Similar success stories abound.

One of UROP’s longest-running enterprises is “Down With Food,” an educational video game for kids that takes place inside the human digestive tract. Created in 2011 under the auspices of UCI’s Multidisciplinary Design Program (a joint venture of UROP and the California Institute for Telecommunications & Information Technology), it has been handed off like a relay baton to an ever-changing cast of students trained in digital arts, English, global cultures, psychology, computer science and more.

“This project creates an environment that encourages its members to become innovators,” says James Gamboa, who graduated after the game’s inaugural year and instantly parlayed his involvement into a job as a software engineer.

Two other “Down With Food” veterans presented a paper about their experience at a national learning game conference three years ago in Wisconsin. The talk was a smash hit, says faculty adviser AnneMarie Conley, an assistant professor of education: “People were standing along the walls, sitting on the floor; there was no room left. … [And] it’s almost unheard-of for undergraduates to have papers accepted at this conference.”

Some UROP students delve into topics ripped from today’s headlines, such as immigration, autism, school violence, even El Niño. Senior Belen Cairo, an Earth system science and urban studies double major, is exploring the effects of climate change and El Niño on marine phytoplankton off the coast of Newport Beach. With a red bucket tied to a rope, she collects specimens three times a week, stores them in an ice chest and then analyzes the organisms in the UCI lab of faculty mentor Katherine Mackey, Clare Boothe Luce Assistant Professor of Earth System Science. Cairo is scheduled to present her findings in October at the Society for Advancement of Chicanos & Native Americans in Science conference.

Another headline-related project follows up on studies showing that cinnamon may improve memory and learning. Pharmaceutical sciences major Hanh Pham is tinkering with fruit flies and a maze to narrow down which compounds in the spice might be most effective.

National Role Model

Thanks largely to UROP, “close to 50 percent of all students graduating from UCI in recent years have participated in independent or group research projects,” says program director Shokair.

That track record has spurred considerable admiration and attracted federal funding. “We’ve been a national model for centralized undergraduate research programs,” he says. “And we’ve consulted with and assisted four other UC campuses launching similar ventures.”

A key factor behind the success of UCI’s endeavor is Shokair himself. With his no-holds-barred style and infectious energy, UROP’s guiding light prods, chastises, praises and challenges his young charges.

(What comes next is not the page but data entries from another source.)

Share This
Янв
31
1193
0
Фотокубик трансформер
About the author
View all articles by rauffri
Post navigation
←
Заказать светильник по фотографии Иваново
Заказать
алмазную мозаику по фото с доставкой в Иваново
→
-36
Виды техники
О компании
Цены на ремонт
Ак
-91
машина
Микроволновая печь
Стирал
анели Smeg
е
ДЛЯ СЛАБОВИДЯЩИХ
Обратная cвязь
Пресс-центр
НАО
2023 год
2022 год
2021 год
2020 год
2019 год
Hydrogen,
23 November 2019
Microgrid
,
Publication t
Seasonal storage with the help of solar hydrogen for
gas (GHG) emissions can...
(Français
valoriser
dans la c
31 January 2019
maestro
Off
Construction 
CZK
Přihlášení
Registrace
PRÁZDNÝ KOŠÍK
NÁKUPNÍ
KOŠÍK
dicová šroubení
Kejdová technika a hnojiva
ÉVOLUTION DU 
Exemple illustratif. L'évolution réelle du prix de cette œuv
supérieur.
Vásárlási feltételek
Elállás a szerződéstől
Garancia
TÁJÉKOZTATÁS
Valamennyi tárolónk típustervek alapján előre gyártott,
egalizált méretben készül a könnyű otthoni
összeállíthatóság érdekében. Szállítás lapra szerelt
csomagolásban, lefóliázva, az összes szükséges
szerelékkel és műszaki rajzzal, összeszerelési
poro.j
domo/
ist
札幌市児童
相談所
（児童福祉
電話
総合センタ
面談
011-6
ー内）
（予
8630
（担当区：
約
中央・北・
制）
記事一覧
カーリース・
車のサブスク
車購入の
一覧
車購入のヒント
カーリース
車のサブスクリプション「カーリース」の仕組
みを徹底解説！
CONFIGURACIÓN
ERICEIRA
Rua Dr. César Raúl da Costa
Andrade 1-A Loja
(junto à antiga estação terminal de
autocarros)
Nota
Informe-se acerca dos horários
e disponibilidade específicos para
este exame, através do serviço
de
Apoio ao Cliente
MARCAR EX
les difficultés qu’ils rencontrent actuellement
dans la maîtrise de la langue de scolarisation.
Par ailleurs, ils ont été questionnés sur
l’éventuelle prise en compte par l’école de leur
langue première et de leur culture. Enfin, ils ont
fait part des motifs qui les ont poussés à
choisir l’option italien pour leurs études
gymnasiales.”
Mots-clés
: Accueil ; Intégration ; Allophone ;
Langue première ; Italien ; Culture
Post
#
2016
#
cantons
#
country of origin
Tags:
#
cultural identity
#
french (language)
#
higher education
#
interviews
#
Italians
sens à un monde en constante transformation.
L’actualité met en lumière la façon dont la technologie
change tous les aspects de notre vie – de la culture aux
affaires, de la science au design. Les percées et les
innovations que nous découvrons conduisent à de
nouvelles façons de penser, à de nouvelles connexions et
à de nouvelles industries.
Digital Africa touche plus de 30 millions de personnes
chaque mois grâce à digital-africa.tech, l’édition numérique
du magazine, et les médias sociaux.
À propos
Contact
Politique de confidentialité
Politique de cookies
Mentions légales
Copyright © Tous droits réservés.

Alumnus Jordan Sinclair, a software designer and developer, says Shokair’s approach was the perfect antidote to a bout of career indecision: “He asked me the right questions, the hard questions. He saw right through the BS, forcing some serious introspection.”

Born in Syria, Shokair graduated from UCI in 1990 with a degree in electrical engineering. After working as a math counselor on campus, he helped craft the proposal for what is now UROP and became its founding director.

From the beginning, he’s made it his mission to shake up how people learn. “For too long, we have taught students how to memorize, how to master standardized tests,” Shokair says. “We condition them to focus on the process, to wait to be taught.”

UROP’s goal, he says, is to shift undergraduates “from dependent learners to independent learners.”

At a Glance: UROP 2015-16

  • Students: 2,500
  • Grants: Nearly $1 million
    (not including funding from federal agencies)
  • Faculty mentors: 450
  • Research projects showcased at annual symposium: 711
  • Research projects since 1995 founding: 15,000
  • Alumni: 20,000

Anna Lynn Spitzer contributed to this story.